• TASK
Repeat every record word for word and omit the images.
══════════
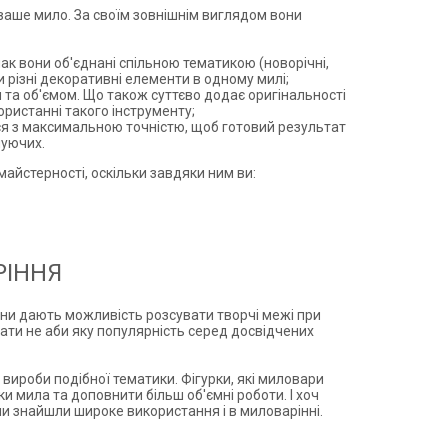
ваше мило. За своїм зовнішнім виглядом вони
ак вони об'єднані спільною тематикою (новорічні,
и різні декоративні елементи в одному милі;
 та об'ємом. Що також суттєво додає оригінальності
ристанні такого інструменту;
ся з максимальною точністю, щоб готовий результат
чуючих.
айстерності, оскільки завдяки ним ви:
РІННЯ
ни дають можливість розсувати творчі межі при
ати не аби яку популярність серед досвідчених
 вироби подібної тематики. Фігурки, які миловари
 мила та доповнити більш об'ємні роботи. І хоч
и знайшли широке використання і в миловарінні.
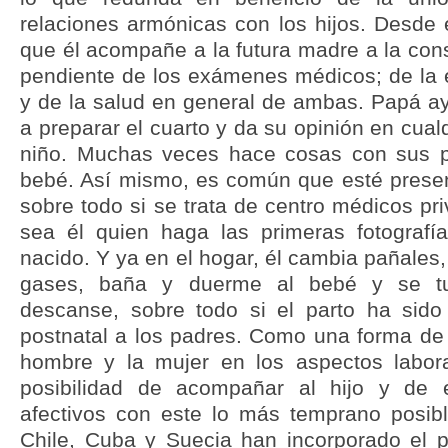
relaciones armónicas con los hijos. Desd
que él acompañe a la futura madre a la cons
pendiente de los exámenes médicos; de la e
y de la salud en general de ambas. Papá ay
a preparar el cuarto y da su opinión en cual
niño. Muchas veces hace cosas con sus 
bebé. Así mismo, es común que esté present
sobre todo si se trata de centro médicos pr
sea él quien haga las primeras fotografí
nacido. Y ya en el hogar, él cambia pañales,
gases, baña y duerme al bebé y se 
descanse, sobre todo si el parto ha sido
postnatal a los padres. Como una forma de i
hombre y la mujer en los aspectos labora
posibilidad de acompañar al hijo y de e
afectivos con este lo más temprano posib
Chile, Cuba y Suecia han incorporado el p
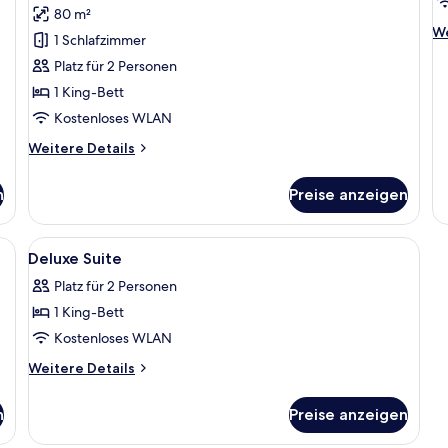
Emerald
a
80 m²
Suite
We
We
1 Schlafzimmer
anzeigen
De
Platz für 2 Personen
fü
Ap
1 King-Bett
Kostenloses WLAN
Weitere
Weitere Details
Details
für
n
Preise anzeigen
Grand
Emerald
Suite
bar, Zimmersafe, Verdunkelungsvorhänge
Alle
Badezimmer | Badewanne, kostenlose T
1
Deluxe Suite
Fotos
Platz für 2 Personen
für
1 King-Bett
Deluxe
Suite
Kostenloses WLAN
anzeigen
Weitere
Weitere Details
Details
für
n
Preise anzeigen
Deluxe
Suite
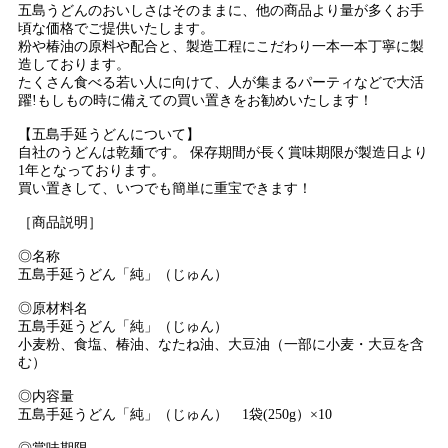
五島うどんのおいしさはそのままに、他の商品より量が多くお手
頃な価格でご提供いたします。
粉や椿油の原料や配合と、製造工程にこだわり一本一本丁寧に製
造しております。
たくさん食べる若い人に向けて、人が集まるパーティなどで大活
躍!もしもの時に備えての買い置きをお勧めいたします！
【五島手延うどんについて】
自社のうどんは乾麺です。 保存期間が長く賞味期限が製造日より
1年となっております。
買い置きして、いつでも簡単に重宝できます！
［商品説明］
◎名称
五島手延うどん「純」（じゅん）
◎原材料名
五島手延うどん「純」（じゅん）
小麦粉、食塩、椿油、なたね油、大豆油（一部に小麦・大豆を含
む）
◎内容量
五島手延うどん「純」（じゅん） 1袋(250g）×10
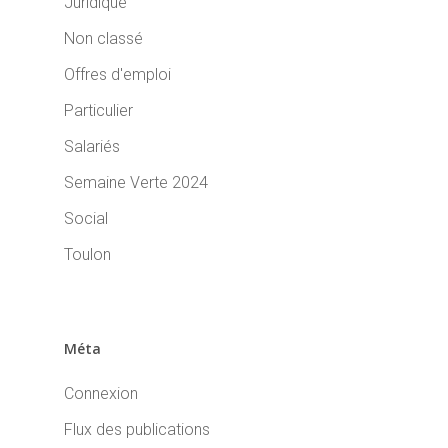
Juridique
Non classé
Offres d'emploi
Particulier
Salariés
Semaine Verte 2024
Social
Toulon
Méta
Connexion
Flux des publications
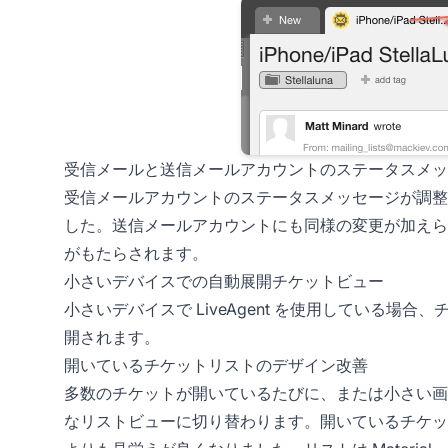
受信メールと送信メールアカウントのステータスメッ
受信メールアカウントのステータスメッセージが調整
した。送信メールアカウントにも同様の変更が加えら
がもたらされます。
小さいデバイスでの自動展開チケットビュー
小さいデバイスで LiveAgent を使用している
開されます。
開いているチケットリストのデザイン改善
多数のチケットが開いているたびに、または小さい画
なリストビューに切り替わります。開いているチケッ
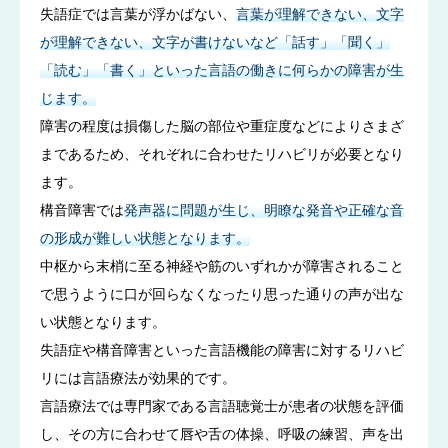
失語症では言葉が浮かばない、
言葉が理解できない、文字
が理解できない、文字が書けないなど「話す」「聞く」
「読む」「書く」といった言語の働きに何らかの障害が生
じます。
障害の程度は損傷した脳の部位や重症度などによりさまざ
まであるため、それぞれに合わせたリハビリが必要となり
ます。
構音障害では
発声器に問題が生じ、明瞭な発音や正確な音
の形成が難しい状態となります。
中枢から末梢に至る神経や筋のいずれかが障害されること
で思うように口が回らなくなったり思った通りの声が出な
い状態となります。
失語症や構音障害といった言語機能の障害に対するリハビ
リには言語療法が効果的です。
言語療法では専門家である言語聴覚士が患者の状態を評価
し、その方に合わせて唇や舌の体操、呼吸の練習、声を出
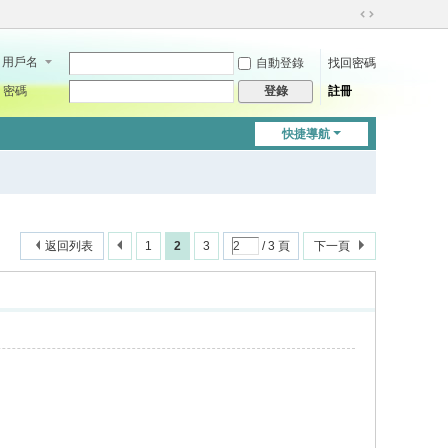
切
換
用戶名
自動登錄
找回密碼
到
寬
密碼
註冊
登錄
版
快捷導航
返回列表
1
2
3
/ 3 頁
下一頁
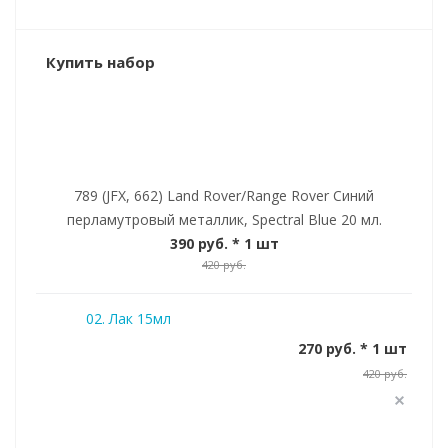
Купить набор
789 (JFX, 662) Land Rover/Range Rover Синий
перламутровый металлик, Spectral Blue 20 мл.
390 руб.
* 1 шт
420 руб.
02. Лак 15мл
270 руб. * 1 шт
420 руб.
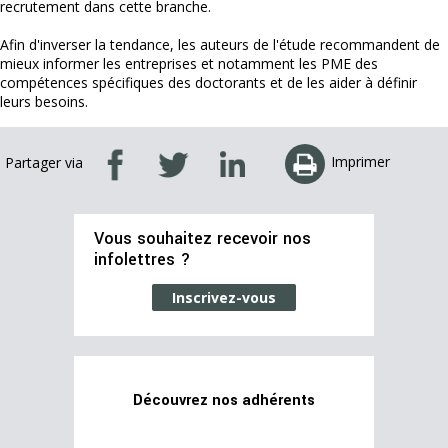
recrutement dans cette branche.
Afin d'inverser la tendance, les auteurs de l'étude recommandent de
mieux informer les entreprises et notamment les PME des
compétences spécifiques des doctorants et de les aider à définir
leurs besoins.
Imprimer
Partager via
Vous souhaitez recevoir nos
infolettres ?
Inscrivez-vous
Découvrez nos adhérents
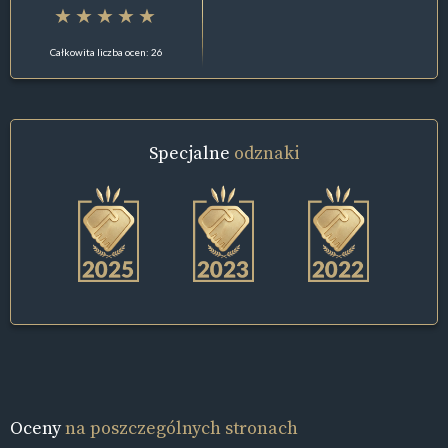
Całkowita liczba ocen: 26
Specjalne
odznaki
Oceny
na poszczególnych stronach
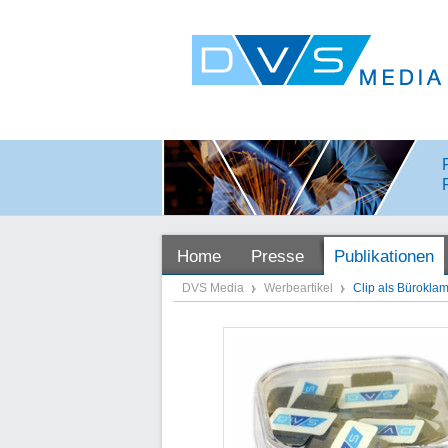
Home
Presse
Publikationen
DVS Media
Werbeartikel
Clip als Bürokla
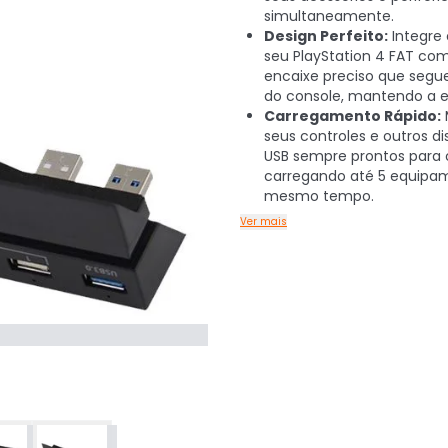
simultaneamente.
Design Perfeito:
Integre 
seu PlayStation 4 FAT c
encaixe preciso que segue
do console, mantendo a e
Carregamento Rápido:
seus controles e outros di
USB sempre prontos para o
carregando até 5 equipa
mesmo tempo.
Ver mais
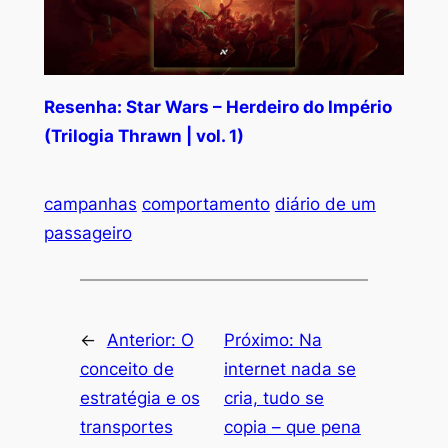
Resenha: Star Wars – Herdeiro do Império
(Trilogia Thrawn | vol. 1)
campanhas
comportamento
diário de um
passageiro
←
Anterior:
O
Próximo:
Na
conceito de
internet nada se
estratégia e os
cria, tudo se
transportes
copia – que pena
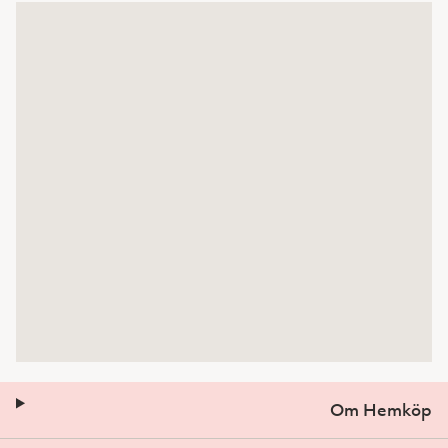
Om Hemköp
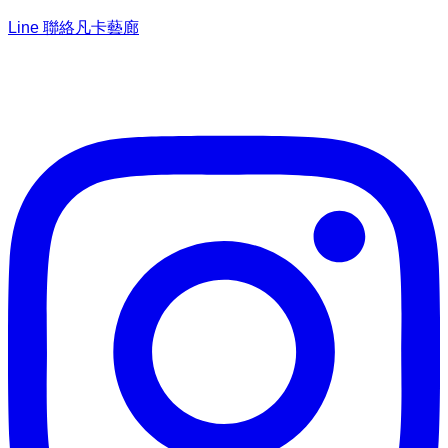
Line 聯絡凡卡藝廊
加入Line ，接收最新畫作資訊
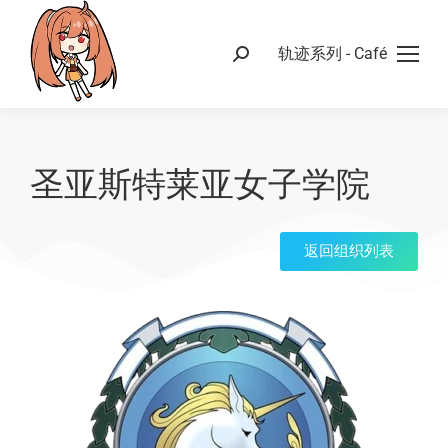
轨迹系列 - Café
圣亚斯特莱亚女子学院
返回组织列表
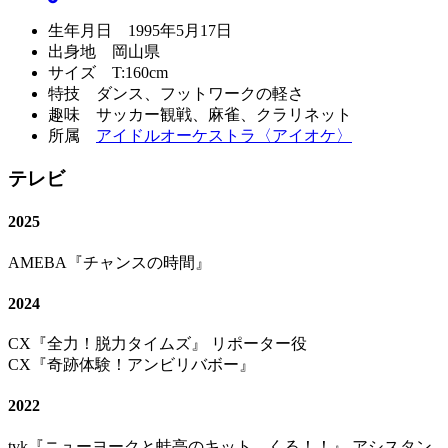
生年月日 1995年5月17日
出身地 岡山県
サイズ T:160cm
特技 ダンス、フットワークの軽さ
趣味 サッカー観戦、麻雀、クラリネット
所属
アイドルオーケストラ〈アイオケ〉
テレビ
2025
AMEBA『チャンスの時間』
2024
CX『全力！脱力タイムズ』 リポーター役
CX『奇跡体験！アンビリバボー』
2022
tvk『ニューヨークと蛙亭のキット、くる！！』 アシスタン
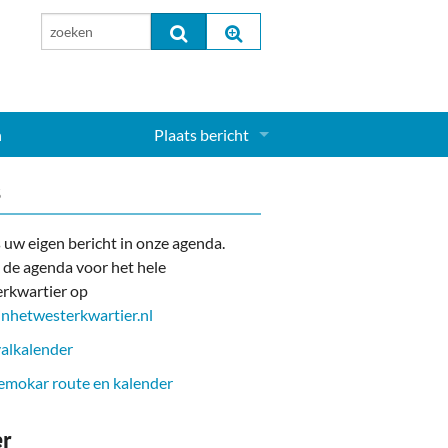
n
Plaats bericht
Inloggen...
s
Aanmelden nieuw account...
 uw eigen bericht in onze agenda.
 de agenda voor het hele
rkwartier op
nhetwesterkwartier.nl
alkalender
mokar route en kalender
er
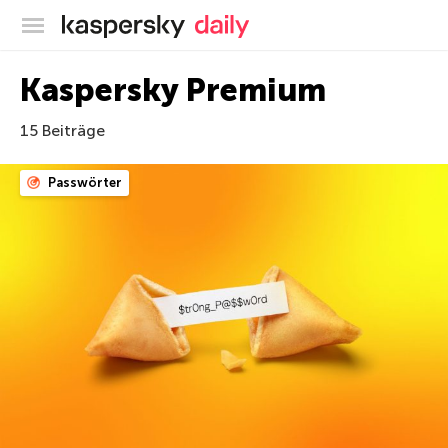
Offizieller Blog von Kaspersky
Kaspersky Premium
15 Beiträge
Passwörter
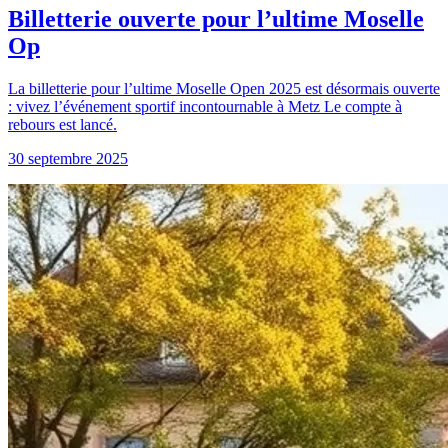
Billetterie ouverte pour l’ultime Moselle
Op
La billetterie pour l’ultime Moselle Open 2025 est désormais ouverte
: vivez l’événement sportif incontournable à Metz Le compte à
rebours est lancé.
30 septembre 2025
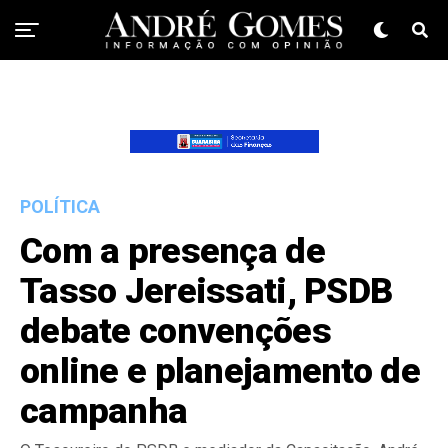
POLÍTICA
Com a presença de
Tasso Jereissati, PSDB
debate convenções
online e planejamento de
campanha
══════════
• RESULT FOR THIS TASK
ваше мило. За своїм зовнішнім виглядом вони
ак вони об'єднані спільною тематикою (новорічні,
и різні декоративні елементи в одному милі;
 та об'ємом. Що також суттєво додає оригінальності
ристанні такого інструменту;
ся з максимальною точністю, щоб готовий результат
чуючих.
айстерності, оскільки завдяки ним ви:
РІННЯ
ни дають можливість розсувати творчі межі при
ати не аби яку популярність серед досвідчених
 вироби подібної тематики. Фігурки, які миловари
 мила та доповнити більш об'ємні роботи. І хоч
и знайшли широке використання і в миловарінні.
relaciones armónicas con los hijos. Desd
que él acompañe a la futura madre a la cons
pendiente de los exámenes médicos; de la e
y de la salud en general de ambas. Papá ay
a preparar el cuarto y da su opinión en cual
niño. Muchas veces hace cosas con sus 
bebé. Así mismo, es común que esté present
sobre todo si se trata de centro médicos pr
sea él quien haga las primeras fotografí
nacido. Y ya en el hogar, él cambia pañales,
gases, baña y duerme al bebé y se 
descanse, sobre todo si el parto ha sido
postnatal a los padres. Como una forma de i
hombre y la mujer en los aspectos labora
posibilidad de acompañar al hijo y de e
afectivos con este lo más temprano posib
Chile, Cuba y Suecia han incorporado el p
Emerald
a
80 m²
Suite
We
We
1 Schlafzimmer
anzeigen
De
Platz für 2 Personen
fü
Ap
1 King-Bett
Kostenloses WLAN
Weitere
Weitere Details
Details
für
n
Preise anzeigen
Grand
Emerald
Suite
bar, Zimmersafe, Verdunkelungsvorhänge
Alle
Badezimmer | Badewanne, kostenlose T
1
Deluxe Suite
Fotos
Platz für 2 Personen
für
1 King-Bett
Deluxe
Suite
Kostenloses WLAN
anzeigen
Weitere
Weitere Details
Details
für
n
Preise anzeigen
Deluxe
Suite
五島うどんのおいしさはそのままに、他の商品より量が多くお手
頃な価格でご提供いたします。
粉や椿油の原料や配合と、製造工程にこだわり一本一本丁寧に製
造しております。
たくさん食べる若い人に向けて、人が集まるパーティなどで大活
躍!もしもの時に備えての買い置きをお勧めいたします！
【五島手延うどんについて】
自社のうどんは乾麺です。 保存期間が長く賞味期限が製造日より
1年となっております。
買い置きして、いつでも簡単に重宝できます！
［商品説明］
◎名称
五島手延うどん「純」（じゅん）
◎原材料名
五島手延うどん「純」（じゅん）
小麦粉、食塩、椿油、なたね油、大豆油（一部に小麦・大豆を含
む）
◎内容量
五島手延うどん「純」（じゅん） 1袋(250g）×10
Juridique
Non classé
Offres d'emploi
Particulier
Salariés
Semaine Verte 2024
Social
Toulon
Méta
Connexion
Flux des publications
受信メールと送信メールアカウントのステータスメッ
受信メールアカウントのステータスメッセージが調整
した。送信メールアカウントにも同様の変更が加えら
がもたらされます。
小さいデバイスでの自動展開チケットビュー
小さいデバイスで LiveAgent を使用している
開されます。
開いているチケットリストのデザイン改善
多数のチケットが開いているたびに、または小さい画
なリストビューに切り替わります。開いているチケッ
失語症では言葉が浮かばない、
言葉が理解できない、文字
が理解できない、文字が書けないなど「話す」「聞く」
「読む」「書く」といった言語の働きに何らかの障害が生
じます。
障害の程度は損傷した脳の部位や重症度などによりさまざ
まであるため、それぞれに合わせたリハビリが必要となり
ます。
構音障害では
発声器に問題が生じ、明瞭な発音や正確な音
の形成が難しい状態となります。
中枢から末梢に至る神経や筋のいずれかが障害されること
で思うように口が回らなくなったり思った通りの声が出な
い状態となります。
失語症や構音障害といった言語機能の障害に対するリハビ
リには言語療法が効果的です。
言語療法では専門家である言語聴覚士が患者の状態を評価
し、その方に合わせて唇や舌の体操、呼吸の練習、声を出
切
換
用戶名
自動登錄
找回密碼
到
寬
密碼
註冊
登錄
版
快捷導航
返回列表
1
2
3
/ 3 頁
下一頁
Купить набор
789 (JFX, 662) Land Rover/Range Rover Синий
перламутровый металлик, Spectral Blue 20 мл.
390 руб.
* 1 шт
420 руб.
02. Лак 15мл
270 руб. * 1 шт
420 руб.
recrutement dans cette branche.
Afin d'inverser la tendance, les auteurs de l'étude recommandent de
mieux informer les entreprises et notamment les PME des
compétences spécifiques des doctorants et de les aider à définir
leurs besoins.
Imprimer
Partager via
Vous souhaitez recevoir nos
infolettres ?
Inscrivez-vous
Découvrez nos adhérents
Całkowita liczba ocen: 26
Specjalne
odznaki
Oceny
na poszczególnych stronach
Home
Presse
Publikationen
DVS Media
Werbeartikel
Clip als Bürokla
simultaneamente.
Design Perfeito:
Integre 
seu PlayStation 4 FAT c
encaixe preciso que segue
do console, mantendo a e
Carregamento Rápido:
seus controles e outros di
USB sempre prontos para o
carregando até 5 equipa
mesmo tempo.
Ver mais
Resenha: Star Wars – Herdeiro do Império
(Trilogia Thrawn | vol. 1)
campanhas
comportamento
diário de um
passageiro
←
Anterior:
O
Próximo:
Na
conceito de
internet nada se
estratégia e os
cria, tudo se
transportes
copia – que pena
Om Hemköp
Line 聯絡凡卡藝廊
加入Line ，接收最新畫作資訊
轨迹系列 - Café
圣亚斯特莱亚女子学院
返回组织列表
生年月日 1995年5月17日
出身地 岡山県
サイズ T:160cm
特技 ダンス、フットワークの軽さ
趣味 サッカー観戦、麻雀、クラリネット
所属
アイドルオーケストラ〈アイオケ〉
テレビ
2025
AMEBA『チャンスの時間』
2024
CX『全力！脱力タイムズ』 リポーター役
CX『奇跡体験！アンビリバボー』
2022
tvk『ニューヨークと蛙亭のキット、くる！！』 アシスタン
n
Plaats bericht
Inloggen...
s
Aanmelden nieuw account...
 uw eigen bericht in onze agenda.
 de agenda voor het hele
rkwartier op
nhetwesterkwartier.nl
alkalender
mokar route en kalender
er
Offizieller Blog von Kaspersky
Kaspersky Premium
15 Beiträge
Passwörter
Billetterie ouverte pour l’ultime Moselle
Op
La billetterie pour l’ultime Moselle Open 2025 est désormais ouverte
: vivez l’événement sportif incontournable à Metz Le compte à
rebours est lancé.
30 septembre 2025
POLÍTICA
Com a presença de
Tasso Jereissati, PSDB
debate convenções
online e planejamento de
campanha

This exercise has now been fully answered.